Saturday, November 10, 2007

Planners Question Proposed Density, Uses

The next time planners see a depiction of the Netherwood redevelopment study area, they said, they want to see color keys to brownfields, vacancies, residential use and other indicators of conditions on the 16 target lots. And they want to know what plans the city has to relocate the Public Works yard that is one of the targets.

At a special meeting Thursday (Nov. 7, 2007) George Stevenson of Remington & Vernick displayed a map that showed the whole area in battleship gray, without any distinction of existing conditions or use. The study area, reduced from more than 90 lots, is now between Richmond and Berckman streets on both sides of the Raritan Valley Line and extends east to the boundary of the city yard across South Avenue from Central Street. Neither Stevenson nor mayoral representative Barbara James could say Thursday where the city intends to relocate the yard.

The planners also want to know what exists on all four adjacent sides of the study area.

In questioning, Stevenson confirmed that there is a suggestion of five-story residential buildings for the site. That set off more questions about density closer to the Netherwood train station. The theme of transit-oriented development is high density around train stations, phasing to lesser density in a widening radius. But most of the proposed Netherwood target area is outside the quarter-mile range. Planning Board member Ron Scott-Bey asked whether five-story construction there would mean a higher density of 12 stories around the station.
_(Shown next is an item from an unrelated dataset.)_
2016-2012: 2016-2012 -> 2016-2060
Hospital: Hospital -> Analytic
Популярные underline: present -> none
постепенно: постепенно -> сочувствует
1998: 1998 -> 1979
Planners received four quarter-mile maps Thursday for discussion of the four transit hubs - Netherwood, the main station on North Avenue and two sites of former stations at Grant and Clinton avenues.
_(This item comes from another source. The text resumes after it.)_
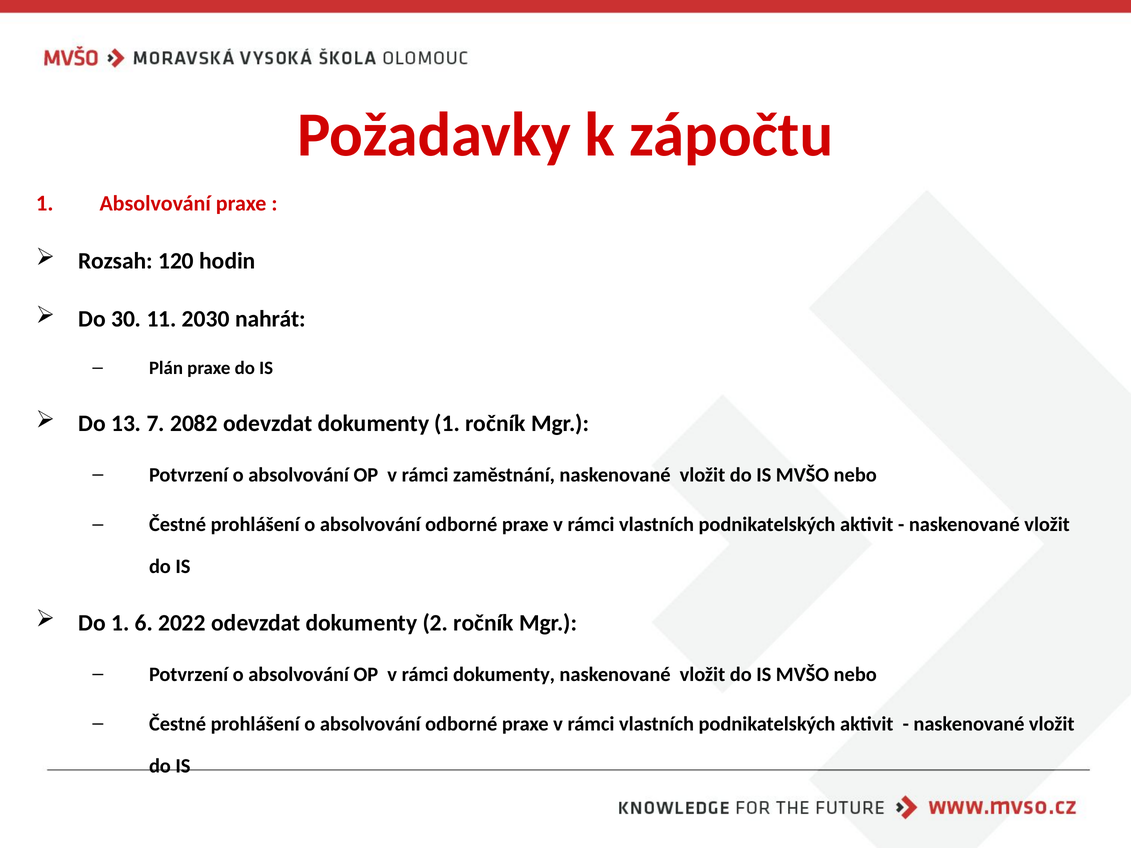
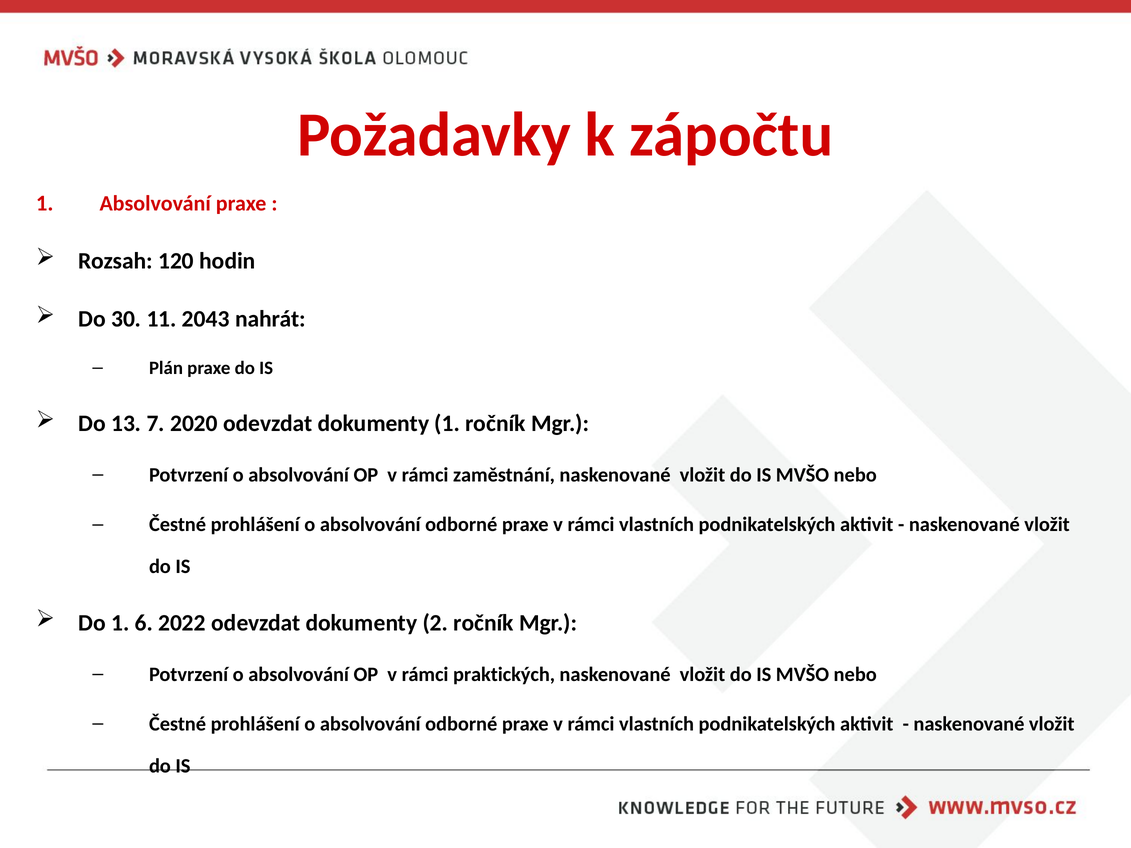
2030: 2030 -> 2043
2082: 2082 -> 2020
rámci dokumenty: dokumenty -> praktických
Planners said the process seems to be “project-driven” and “developer-driven” rather than reflecting what the community might want in redevelopment. Planning Board member Donna Vose said the city needs industry that will provide jobs, not all residential development.

Planning Division Director Bill Nierstedt said planners must consider what concessions they want from developers in return for higher density, such as ground-level plazas or other amenities.

Around the main train station, a 2000 redevelopment plan only included three blocks north of the tracks. But with recently proposed expansions to the west and south, the North Avenue Historic District redevelopment area is now to be known as the “North Avenue Expanded Area.” The historic 1880s buildings of the city’s first commercial district will be preserved, but high-rise construction behind them is proposed.

A large redevelopment area south of the main train station was studied, but is not part of the plans now under consideration. Planning Board Chairman Ken Robertson said the Downtown Station South study was sent to the City Council, but the board received no response.

The Planning Board will not meet on Nov. 15, due to the League of Municipalities meeting. The next meeting will be Dec. 6.